Problem statement:
Reproduce only the lines that run from the line containing "posiblemente, a" to the end of the entries below, exactly as they stand.

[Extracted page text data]
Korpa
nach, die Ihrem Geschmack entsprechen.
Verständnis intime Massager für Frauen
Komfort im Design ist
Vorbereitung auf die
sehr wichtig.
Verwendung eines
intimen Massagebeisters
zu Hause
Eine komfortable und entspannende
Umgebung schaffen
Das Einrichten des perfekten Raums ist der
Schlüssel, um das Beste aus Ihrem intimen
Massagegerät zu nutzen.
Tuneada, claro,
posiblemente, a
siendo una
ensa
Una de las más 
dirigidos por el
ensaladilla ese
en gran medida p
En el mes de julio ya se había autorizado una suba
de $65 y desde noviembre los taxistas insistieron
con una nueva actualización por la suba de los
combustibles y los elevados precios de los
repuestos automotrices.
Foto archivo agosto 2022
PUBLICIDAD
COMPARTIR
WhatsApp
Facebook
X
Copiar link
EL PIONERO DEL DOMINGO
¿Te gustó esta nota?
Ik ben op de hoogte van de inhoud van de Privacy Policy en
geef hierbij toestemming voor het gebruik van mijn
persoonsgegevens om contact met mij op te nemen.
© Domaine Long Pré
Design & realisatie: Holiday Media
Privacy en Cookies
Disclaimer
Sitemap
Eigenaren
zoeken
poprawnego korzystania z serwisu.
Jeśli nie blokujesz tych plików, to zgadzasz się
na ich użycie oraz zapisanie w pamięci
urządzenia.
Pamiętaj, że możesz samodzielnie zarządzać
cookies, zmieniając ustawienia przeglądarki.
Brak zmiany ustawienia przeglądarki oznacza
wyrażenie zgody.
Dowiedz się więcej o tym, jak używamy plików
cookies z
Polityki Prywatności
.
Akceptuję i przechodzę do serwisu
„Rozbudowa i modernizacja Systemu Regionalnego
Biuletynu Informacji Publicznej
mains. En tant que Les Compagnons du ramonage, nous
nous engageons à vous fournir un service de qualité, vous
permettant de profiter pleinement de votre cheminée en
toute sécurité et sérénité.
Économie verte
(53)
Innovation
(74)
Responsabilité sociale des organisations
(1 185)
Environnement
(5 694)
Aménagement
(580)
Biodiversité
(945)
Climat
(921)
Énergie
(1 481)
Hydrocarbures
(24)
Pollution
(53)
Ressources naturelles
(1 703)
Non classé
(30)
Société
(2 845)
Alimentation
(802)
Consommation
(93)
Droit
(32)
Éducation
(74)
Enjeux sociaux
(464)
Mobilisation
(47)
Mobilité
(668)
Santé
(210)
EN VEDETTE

Expected answer:
posiblemente, a
siendo una
ensa
Una de las más 
dirigidos por el
ensaladilla ese
en gran medida p
En el mes de julio ya se había autorizado una suba
de $65 y desde noviembre los taxistas insistieron
con una nueva actualización por la suba de los
combustibles y los elevados precios de los
repuestos automotrices.
Foto archivo agosto 2022
PUBLICIDAD
COMPARTIR
WhatsApp
Facebook
X
Copiar link
EL PIONERO DEL DOMINGO
¿Te gustó esta nota?
Ik ben op de hoogte van de inhoud van de Privacy Policy en
geef hierbij toestemming voor het gebruik van mijn
persoonsgegevens om contact met mij op te nemen.
© Domaine Long Pré
Design & realisatie: Holiday Media
Privacy en Cookies
Disclaimer
Sitemap
Eigenaren
zoeken
poprawnego korzystania z serwisu.
Jeśli nie blokujesz tych plików, to zgadzasz się
na ich użycie oraz zapisanie w pamięci
urządzenia.
Pamiętaj, że możesz samodzielnie zarządzać
cookies, zmieniając ustawienia przeglądarki.
Brak zmiany ustawienia przeglądarki oznacza
wyrażenie zgody.
Dowiedz się więcej o tym, jak używamy plików
cookies z
Polityki Prywatności
.
Akceptuję i przechodzę do serwisu
„Rozbudowa i modernizacja Systemu Regionalnego
Biuletynu Informacji Publicznej
mains. En tant que Les Compagnons du ramonage, nous
nous engageons à vous fournir un service de qualité, vous
permettant de profiter pleinement de votre cheminée en
toute sécurité et sérénité.
Économie verte
(53)
Innovation
(74)
Responsabilité sociale des organisations
(1 185)
Environnement
(5 694)
Aménagement
(580)
Biodiversité
(945)
Climat
(921)
Énergie
(1 481)
Hydrocarbures
(24)
Pollution
(53)
Ressources naturelles
(1 703)
Non classé
(30)
Société
(2 845)
Alimentation
(802)
Consommation
(93)
Droit
(32)
Éducation
(74)
Enjeux sociaux
(464)
Mobilisation
(47)
Mobilité
(668)
Santé
(210)
EN VEDETTE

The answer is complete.